Given instruction = Extract the lines of the listing starting with the line that contains "name author: (Poepp.) Roalson & Boggan" and continuing through the line that contains "collector number: 13354", copying them unchanged.

___ Records

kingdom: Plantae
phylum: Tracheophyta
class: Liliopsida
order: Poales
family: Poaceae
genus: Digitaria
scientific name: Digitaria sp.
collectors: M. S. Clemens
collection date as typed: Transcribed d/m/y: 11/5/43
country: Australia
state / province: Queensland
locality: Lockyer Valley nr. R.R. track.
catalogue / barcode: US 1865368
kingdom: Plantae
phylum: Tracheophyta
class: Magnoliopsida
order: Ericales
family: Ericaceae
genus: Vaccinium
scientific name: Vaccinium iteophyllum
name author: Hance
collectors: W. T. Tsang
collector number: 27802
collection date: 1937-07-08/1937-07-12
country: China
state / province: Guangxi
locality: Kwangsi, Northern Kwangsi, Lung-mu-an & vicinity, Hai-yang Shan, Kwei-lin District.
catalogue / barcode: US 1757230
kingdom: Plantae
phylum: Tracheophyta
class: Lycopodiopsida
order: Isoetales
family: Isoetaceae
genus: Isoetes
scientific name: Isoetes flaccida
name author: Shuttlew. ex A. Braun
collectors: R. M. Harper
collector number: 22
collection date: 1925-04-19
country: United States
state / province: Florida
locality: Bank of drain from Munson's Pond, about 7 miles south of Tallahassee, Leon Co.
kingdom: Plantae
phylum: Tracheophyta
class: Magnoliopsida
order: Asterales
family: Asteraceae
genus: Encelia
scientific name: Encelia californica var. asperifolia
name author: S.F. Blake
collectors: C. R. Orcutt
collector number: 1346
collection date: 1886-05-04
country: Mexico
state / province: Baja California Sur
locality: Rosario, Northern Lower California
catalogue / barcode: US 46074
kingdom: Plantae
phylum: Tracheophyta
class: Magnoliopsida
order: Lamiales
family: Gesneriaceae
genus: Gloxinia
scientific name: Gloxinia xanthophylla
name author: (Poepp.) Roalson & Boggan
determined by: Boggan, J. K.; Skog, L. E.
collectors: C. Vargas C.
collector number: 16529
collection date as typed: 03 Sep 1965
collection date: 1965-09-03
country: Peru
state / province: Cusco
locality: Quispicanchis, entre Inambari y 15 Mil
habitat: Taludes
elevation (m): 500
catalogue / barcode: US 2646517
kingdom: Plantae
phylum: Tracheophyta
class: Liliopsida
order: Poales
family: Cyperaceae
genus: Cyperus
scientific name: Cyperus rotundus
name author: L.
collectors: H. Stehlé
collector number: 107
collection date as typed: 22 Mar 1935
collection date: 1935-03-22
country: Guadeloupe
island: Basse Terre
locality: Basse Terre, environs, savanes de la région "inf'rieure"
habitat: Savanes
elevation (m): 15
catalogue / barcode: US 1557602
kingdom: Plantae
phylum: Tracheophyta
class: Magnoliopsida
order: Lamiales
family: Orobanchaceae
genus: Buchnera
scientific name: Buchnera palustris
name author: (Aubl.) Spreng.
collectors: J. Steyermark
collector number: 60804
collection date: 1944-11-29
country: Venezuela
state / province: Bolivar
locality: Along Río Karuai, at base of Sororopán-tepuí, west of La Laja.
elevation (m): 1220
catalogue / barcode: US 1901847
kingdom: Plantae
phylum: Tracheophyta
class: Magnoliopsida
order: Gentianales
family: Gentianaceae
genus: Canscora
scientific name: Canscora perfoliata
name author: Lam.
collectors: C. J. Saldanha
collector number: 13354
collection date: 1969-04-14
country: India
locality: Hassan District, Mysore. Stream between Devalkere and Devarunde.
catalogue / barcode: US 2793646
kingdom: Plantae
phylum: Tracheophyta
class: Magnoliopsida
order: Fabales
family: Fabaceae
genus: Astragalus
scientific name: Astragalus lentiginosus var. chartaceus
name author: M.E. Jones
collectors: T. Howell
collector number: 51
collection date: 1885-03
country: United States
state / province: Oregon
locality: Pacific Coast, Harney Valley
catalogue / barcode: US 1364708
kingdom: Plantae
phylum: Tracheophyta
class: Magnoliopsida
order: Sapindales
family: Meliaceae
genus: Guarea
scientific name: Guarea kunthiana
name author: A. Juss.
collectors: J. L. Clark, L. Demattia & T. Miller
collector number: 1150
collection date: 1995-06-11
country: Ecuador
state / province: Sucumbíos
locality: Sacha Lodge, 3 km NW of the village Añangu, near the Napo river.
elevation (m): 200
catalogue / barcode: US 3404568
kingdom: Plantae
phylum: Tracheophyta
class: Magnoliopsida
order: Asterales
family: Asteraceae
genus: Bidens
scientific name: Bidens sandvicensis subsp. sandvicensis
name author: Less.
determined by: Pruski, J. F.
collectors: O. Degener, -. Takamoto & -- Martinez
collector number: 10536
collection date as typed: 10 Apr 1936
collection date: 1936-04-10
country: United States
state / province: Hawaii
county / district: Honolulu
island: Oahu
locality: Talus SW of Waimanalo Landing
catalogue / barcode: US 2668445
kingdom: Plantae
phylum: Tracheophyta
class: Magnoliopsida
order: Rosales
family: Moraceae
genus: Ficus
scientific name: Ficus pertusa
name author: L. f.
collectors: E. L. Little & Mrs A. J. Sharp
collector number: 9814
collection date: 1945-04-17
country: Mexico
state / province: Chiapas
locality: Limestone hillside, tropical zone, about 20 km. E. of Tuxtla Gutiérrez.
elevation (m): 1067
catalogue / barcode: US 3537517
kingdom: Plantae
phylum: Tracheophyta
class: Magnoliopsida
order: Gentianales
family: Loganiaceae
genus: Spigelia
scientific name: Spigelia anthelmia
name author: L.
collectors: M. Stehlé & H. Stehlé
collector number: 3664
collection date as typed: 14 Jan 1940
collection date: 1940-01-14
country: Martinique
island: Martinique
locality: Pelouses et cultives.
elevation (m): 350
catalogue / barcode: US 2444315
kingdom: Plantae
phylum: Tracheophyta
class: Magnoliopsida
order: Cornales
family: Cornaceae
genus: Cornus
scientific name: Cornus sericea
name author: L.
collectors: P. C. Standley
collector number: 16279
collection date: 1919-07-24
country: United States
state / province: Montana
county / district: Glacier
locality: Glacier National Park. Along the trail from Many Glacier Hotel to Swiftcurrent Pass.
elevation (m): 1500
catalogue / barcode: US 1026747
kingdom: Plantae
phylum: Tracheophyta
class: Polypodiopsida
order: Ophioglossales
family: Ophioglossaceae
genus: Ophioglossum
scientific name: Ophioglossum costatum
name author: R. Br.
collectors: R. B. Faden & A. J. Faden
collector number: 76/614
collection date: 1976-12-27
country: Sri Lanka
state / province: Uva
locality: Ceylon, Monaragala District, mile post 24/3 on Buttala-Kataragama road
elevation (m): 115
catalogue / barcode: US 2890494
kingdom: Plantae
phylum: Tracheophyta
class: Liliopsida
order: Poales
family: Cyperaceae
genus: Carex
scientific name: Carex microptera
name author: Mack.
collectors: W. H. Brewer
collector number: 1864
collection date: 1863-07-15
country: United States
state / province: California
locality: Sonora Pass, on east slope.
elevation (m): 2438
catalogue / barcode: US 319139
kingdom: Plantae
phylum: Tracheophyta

______

Answer for this exercise =
name author: (Poepp.) Roalson & Boggan
determined by: Boggan, J. K.; Skog, L. E.
collectors: C. Vargas C.
collector number: 16529
collection date as typed: 03 Sep 1965
collection date: 1965-09-03
country: Peru
state / province: Cusco
locality: Quispicanchis, entre Inambari y 15 Mil
habitat: Taludes
elevation (m): 500
catalogue / barcode: US 2646517
kingdom: Plantae
phylum: Tracheophyta
class: Liliopsida
order: Poales
family: Cyperaceae
genus: Cyperus
scientific name: Cyperus rotundus
name author: L.
collectors: H. Stehlé
collector number: 107
collection date as typed: 22 Mar 1935
collection date: 1935-03-22
country: Guadeloupe
island: Basse Terre
locality: Basse Terre, environs, savanes de la région "inf'rieure"
habitat: Savanes
elevation (m): 15
catalogue / barcode: US 1557602
kingdom: Plantae
phylum: Tracheophyta
class: Magnoliopsida
order: Lamiales
family: Orobanchaceae
genus: Buchnera
scientific name: Buchnera palustris
name author: (Aubl.) Spreng.
collectors: J. Steyermark
collector number: 60804
collection date: 1944-11-29
country: Venezuela
state / province: Bolivar
locality: Along Río Karuai, at base of Sororopán-tepuí, west of La Laja.
elevation (m): 1220
catalogue / barcode: US 1901847
kingdom: Plantae
phylum: Tracheophyta
class: Magnoliopsida
order: Gentianales
family: Gentianaceae
genus: Canscora
scientific name: Canscora perfoliata
name author: Lam.
collectors: C. J. Saldanha
collector number: 13354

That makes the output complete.